His eyes drop to my mouth and linger. “I’ll be fine.”

Then he is gone.

34

“MY LADY?ARE YOU DECENT?”

I pause in the midst of cutting fabric into bandages as a man’s voice sounds from beyond the tent flaps. Orla sits beside me, washing clothes in a pot of hot water that’s been heated over the fire. “You may enter.”

Pallas lurches into the tent.

Orla gasps. I’m on my feet, the bandages forgotten. Just as the man lists to the side, I catch him by the arm. A long, ugly gash oozes from his shoulder. His tunic, stained black from the gruesome wound, squelches when he sags heavily against me, the breastplate cold against my skin.
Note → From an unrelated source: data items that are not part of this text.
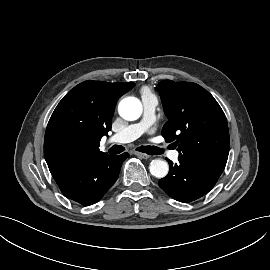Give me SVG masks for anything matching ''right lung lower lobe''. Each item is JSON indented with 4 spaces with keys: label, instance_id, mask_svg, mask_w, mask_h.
I'll use <instances>...</instances> for the list:
<instances>
[{
    "label": "right lung lower lobe",
    "instance_id": "1",
    "mask_svg": "<svg viewBox=\"0 0 270 270\" xmlns=\"http://www.w3.org/2000/svg\"><path fill=\"white\" fill-rule=\"evenodd\" d=\"M128 153L104 154L80 165L53 173L61 192L82 205L98 202L117 180Z\"/></svg>",
    "mask_w": 270,
    "mask_h": 270
}]
</instances>
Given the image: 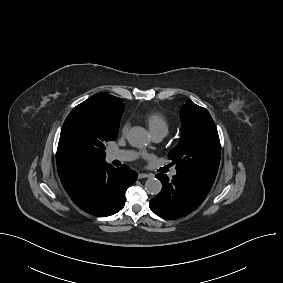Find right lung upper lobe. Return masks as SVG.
<instances>
[{"label": "right lung upper lobe", "mask_w": 283, "mask_h": 283, "mask_svg": "<svg viewBox=\"0 0 283 283\" xmlns=\"http://www.w3.org/2000/svg\"><path fill=\"white\" fill-rule=\"evenodd\" d=\"M108 96H112L110 94L107 93H98L93 95L92 97H108ZM114 97V96H112ZM57 169H58V174L60 177V180H64L65 178H67L71 173H73L76 170H79L81 168H77L74 166H62V165H57Z\"/></svg>", "instance_id": "1"}]
</instances>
“Orla,” I bark in alarm. “Wine.”

My maid darts to obey as I help Pallas into a chair. He sinks into it with a pained grunt, his chin drooping against his chest as if it’s too much effort to lift his head.

The wound looks serious, and of course Alba is back at the citadel where she is of no use. What of the other healers?

“Don’t die,” I instruct Pallas.

He cracks a smile, slumping deeper in the chair. “Don’t plan on dying, my lady. At least—” He grunts. “Not today.”

That’s good. I’ve little desire to dig a grave.

He’s so translucent I fear he will dissolve straight through the chair. Outside the tent, the camp is suddenly alive with noise, the previous quiet shattered.

“I was sent,” Pallas wheezes, “to deliver a message.”

The stench of battle infiltrates the space: smoke and iron. It makes my head swim. “What happened?” I think of Boreas striding from the tent hours earlier. What has become of him?

Pallas snatches the wineskin from Orla’s grip, tilts the opening, and upends the contents into his mouth, seemingly unconcerned when half the liquid splashes down his front. The wine was meant for his wounds, but this works, too. Gently, I pry his fingers loose from the container and set the drink aside before I’m tempted to take a sip myself.

“The message?” I remind him.

Pallas glances at the wine, takes a shallow, quaking breath. I realize then how young he is. He must have been around my age when he died.

“My lord was pushing back an attack when a new wave of darkwalkers hit from behind. It almost seemed as though the attack was an organized affair, but there was no leader anywhere that we could see.” He coughs, a wet hack from his chest. “We weren’t prepared.”